In the series, Gervais played a character called Andy Millman, who wrote a sitcom called When The Whistle Blows which got picked up straight away for mainstream BBC One and dumbed down by executives trying to satisfy a mass audience with catchphrases, wigs and silly glasses.

Millman's struggle in Extras was Gervais thought would have happened to him, had he peaked too soon and had his work hacked to pieces.

The most successful comedies have to be things that the writers themselves find hilarious and just hope we share their sense of humour, not an attempt merely to pander to what they think the executives want.

That's the point Lloyd makes, even if he thinks things are bit bleaker than they really are.

Half the fun of Mrs Brown's Boys (yes, I think it's hilarious, sue me) is Brendan O'Carroll messing around and the cast being constantly on the verge of wetting themselves.

Laughter is contagious. I had only ever watched Mrs Brown for a couple of minutes on my own and thought it was drivel. Then on Christmas Day, a few beers inside me and the in-laws guffawing, I roared like a tipsy tiger.

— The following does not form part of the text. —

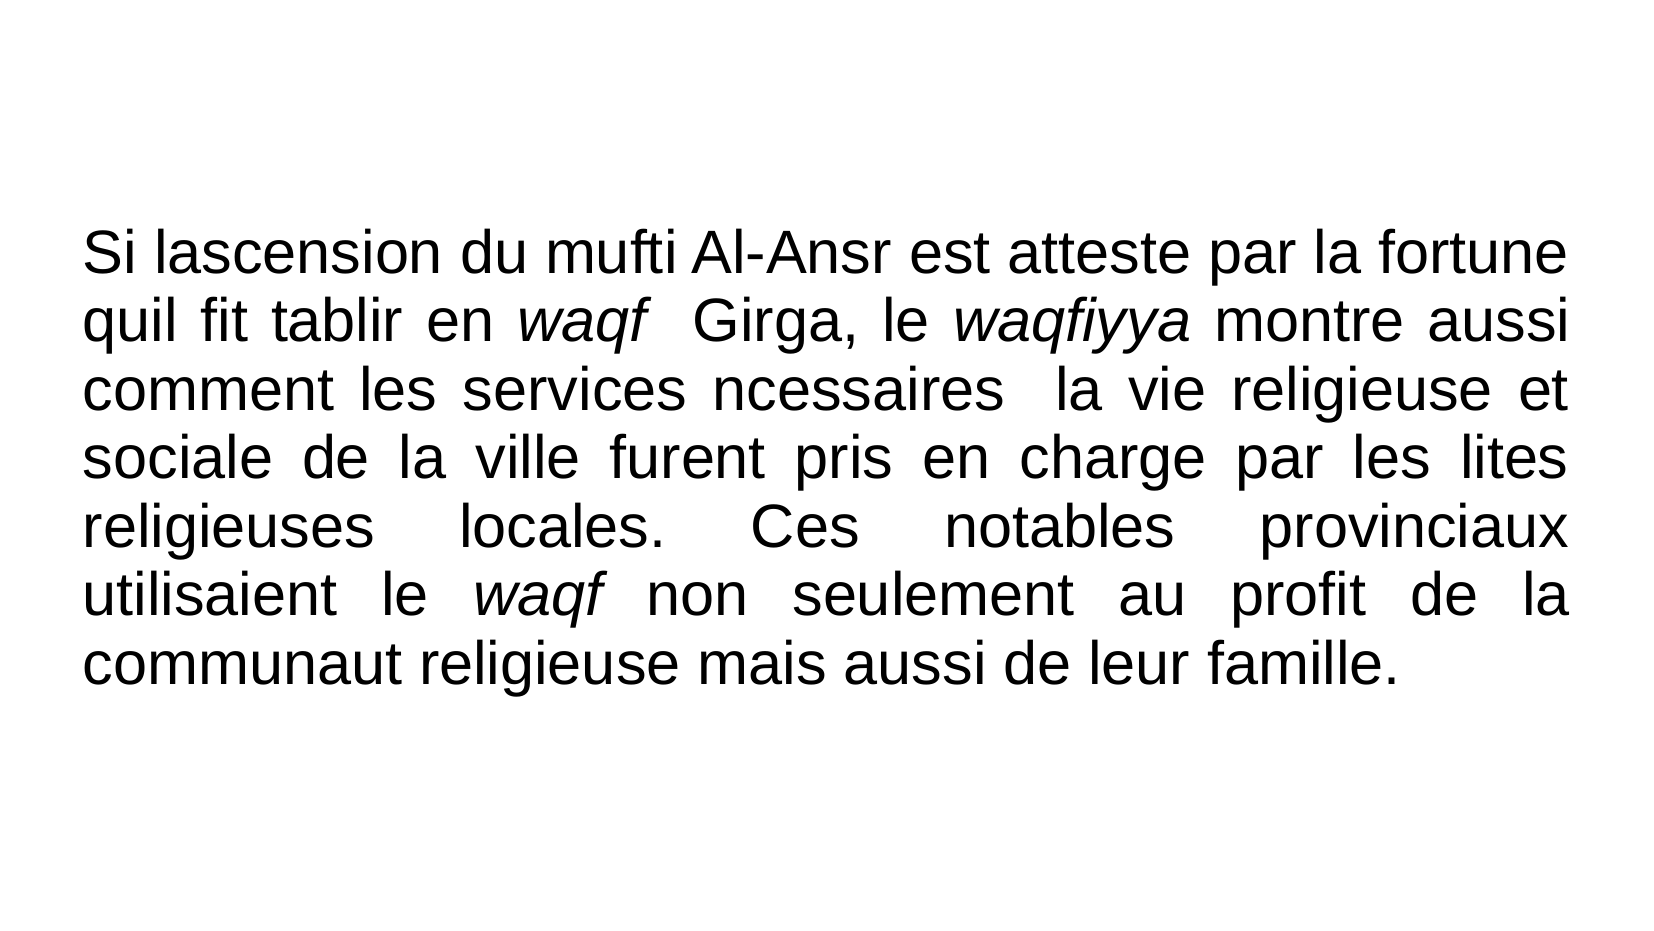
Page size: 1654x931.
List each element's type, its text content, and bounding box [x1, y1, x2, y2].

list Si lascension du mufti Al-Ansr est atteste par la fortune quil fit tablir en waqf Girga, le waqfiyya montre aussi comment les services ncessaires la vie religieuse et sociale de la ville furent pris en charge par les lites religieuses locales. Ces notables provinciaux utilisaient le waqf non seulement au profit de la communaut religieuse mais aussi de leur famille. [82, 217, 1571, 758]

Meanwhile time will tell if Vic Reeves and Bob Mortimer keep up their recent good work in the second series of House of Fools.

Their sitcom was complete and utter gibberish and all the better for it. Here were two blokes who clearly haven't grown up a day since Shooting Stars, being unashamedly silly and slapstick because they thought that was funny.

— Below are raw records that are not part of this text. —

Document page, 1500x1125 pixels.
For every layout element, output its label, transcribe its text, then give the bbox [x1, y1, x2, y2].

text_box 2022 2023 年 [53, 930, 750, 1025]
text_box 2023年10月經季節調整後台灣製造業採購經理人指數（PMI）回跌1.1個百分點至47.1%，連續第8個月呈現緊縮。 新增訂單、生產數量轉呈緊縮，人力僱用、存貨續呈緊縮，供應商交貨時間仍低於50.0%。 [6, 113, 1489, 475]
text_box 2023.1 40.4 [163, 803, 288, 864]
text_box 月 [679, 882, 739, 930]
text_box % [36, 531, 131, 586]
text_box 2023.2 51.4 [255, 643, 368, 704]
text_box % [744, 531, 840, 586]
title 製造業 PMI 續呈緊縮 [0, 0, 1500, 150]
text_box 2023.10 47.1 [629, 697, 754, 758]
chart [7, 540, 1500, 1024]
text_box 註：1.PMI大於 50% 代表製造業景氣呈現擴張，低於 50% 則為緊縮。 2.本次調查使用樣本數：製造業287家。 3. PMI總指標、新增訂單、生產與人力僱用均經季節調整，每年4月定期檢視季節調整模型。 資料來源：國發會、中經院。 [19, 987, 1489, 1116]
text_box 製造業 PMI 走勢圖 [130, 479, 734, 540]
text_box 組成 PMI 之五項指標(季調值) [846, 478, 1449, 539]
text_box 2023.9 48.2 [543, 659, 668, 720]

The overgrown child that is Miranda Hart, in her eponymous sitcom, irritates the hell out of me by insisting on staring at the camera after every joke, like she's looking for approval. But that's just my opinion. Millions of people tune in and adore her. John Lloyd cannot possibly think they are wrong, can he?

Comedy can even be serious.

Rev, the story of an inner city vicar whose church is constantly on the verge of folding, was a heartbreaking story of a man struggling with temptation, getting betrayed and then carrying his cross through the streets before being given a new chance at life (you can see where they were going). And yet it was oddly more uplifting than it was funny. The scene where Liam Neeson appears as someone who might or might not be God and enjoys the borderline-crazy vicar's dancing atop a hill brought little prickles to my eyes.

The star of Rev, Tom Hollander, has been in the movie version of The Thick of It, another product of brave TV commissioning that started off small and snowballed into a phenomenon. The foul-mouthed Government spin doctor Malcolm Tucker, played by Peter Capaldi, remains the stuff of nightmares but managed to show how there was a way to deal with the careerist omnishambles that are the Westminster elite - laugh at them.

All these and others - Gavin and Stacey, The Trip, The IT Crowd, Bad Education, Peep Show, Fresh Meat, Derek, An Idiot Abroad and many more I simply do not have the space to mention - have survived and thrived and pulled in the audiences.

John Lloyd reckons the commissioners have 'never done five minutes of stand-up, couldn't write a sitcom, have never written a funny line, but they are in the department and it's their job to decide what the people will see'.

He might be right but I don't think we do too badly.

And his solution is simply 'find good people at producer level and give them a chance to get it right by learning on the job'.

That's it? That's worse even than one of Baldrick's cunning plans.